The Wincopin Neck land patent contained the Guilford Mill and a few smaller quarries. But an adjoining land patent called Jones Fancy, containing 131 acres, is where the first and largest commercial quarrying in Guilford began in 1834 according to the Maryland Geological Survey (Merrill and Matthews 1898).
In the early 1830s, True Putney and Hugh Riddle began working the Waltersville quarry near Woodstock, Maryland, to provide granite for the B&O railroad (Williams 1893). In 1835, Putney and Riddle took out a 25 year lease on the Waltersville Quarry (now Granite, Maryland) the same year he purchased the Jones Fancy land from John Warfield that contained the larger Guilford. During this time, due to the operation of both the mills and the quarry, the area became known as Guilford Factory. True Putney and Hugh Riddle operated the Woodstock and Guilford quarries until about 1840 when they ran into legal troubles.
Even local resident Peter Gorman, the B&O railroad contractor and father of US Senator Arthur Gorman, operated a quarry along the Middle Patuxent River for a short time during the 1840s (see article below) before shifting his attentions to Woodstock. In the 1860s, Arthur Gorman and others requested, and paid for, a road to be built connecting the Columbia Road to the Guilford Factory – what is now known as Murray Hill Road (Madaras 1985).
Getting the quarried stones and mill products to market required transporting the products to the new B&O Savage train station starting in 1835 which was about 4 miles away. In the 1850s, Henry A. Penny, a local farmer who eventually owned much of the land for the quarry operations, ran a business transporting the quarry blocks by ox cart to the train station. He must have followed the river trail downstream to Savage to avoid the steep hills on Old Guilford Road. Despite the promise of rail service to Guilford as early as 1835, the train did not come to Savage Mill until 1887 which again at that time sparked new hope of train service and the revival of the quarries.
Like the mill ownership, the quarries saw different management until Howard Granite Company, Guilford and Waltersville Granite Company, Guilford Granite Company and the Maryland Granite Company started operations in the 1890s and early 1900s. It was the fulfillment of the promise of a railroad extension from Savage Mill that brought renewed interest in the Guilford Quarries and finally in 1902, the Maryland Granite Company needed the train line from the quarries to Savage Mill and on to the main Washington Branch line of the B&O. This train line, the Patuxent Branch (for which we get the name for the Trail), operated from 1902 until 1928 with several business stops between Savage Mill and Guilford Factory.

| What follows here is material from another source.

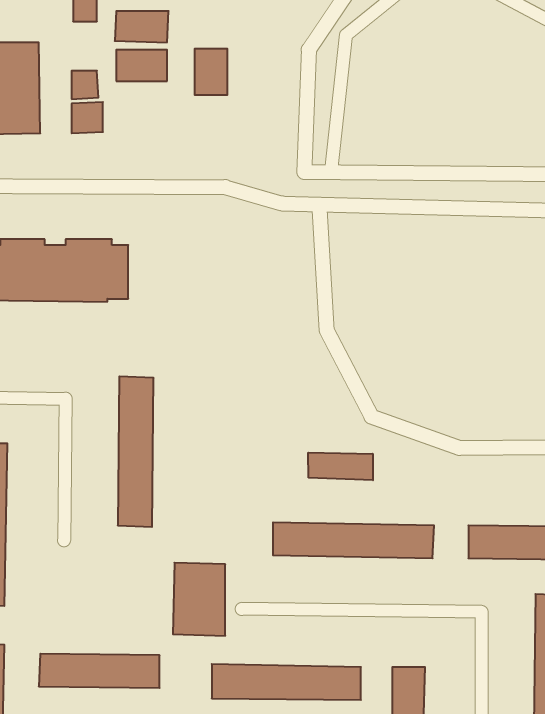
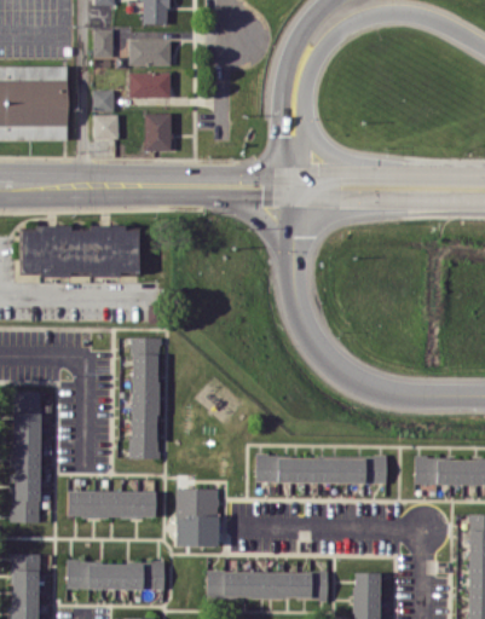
building: [195,49,227,95] -> [145,114,172,151]
building: [308,453,373,480] -> none
building: none -> [68,491,156,519]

Please see Did You Know #3 - The Guilford Quarries Operated Between 1834 and 1917? for additional details on the quarries.
Sources:
Madaras, Larry. 1985. A History of Murray Hill and Gorman Roads. Unpublished. Howard Community College.
Merrill, George P. and Edward B. Mathews. 1898. Volume 2. Part II. The Building and Decorative Stones of Maryland. Maryland Geological Survey. The Johns Hopkins Press, Baltimore. P. 157 Downloaded from Google Books
Williams, H.G. 1893. Maryland, Its Resources, Industries and Institutions. Prepared for the Board of World's Fair Managers by Members of Johns Hopkins University and Others. Chapter IV Mines and Minerals, page 126. Downloaded from the Haith Trust and Google Books.
Other documentation comes from deeds available in the Maryland Land Records Website, a Chancellery record from the Maryland State Archives website, and newspaper articles from Newspapers.com and Genealogy Bank].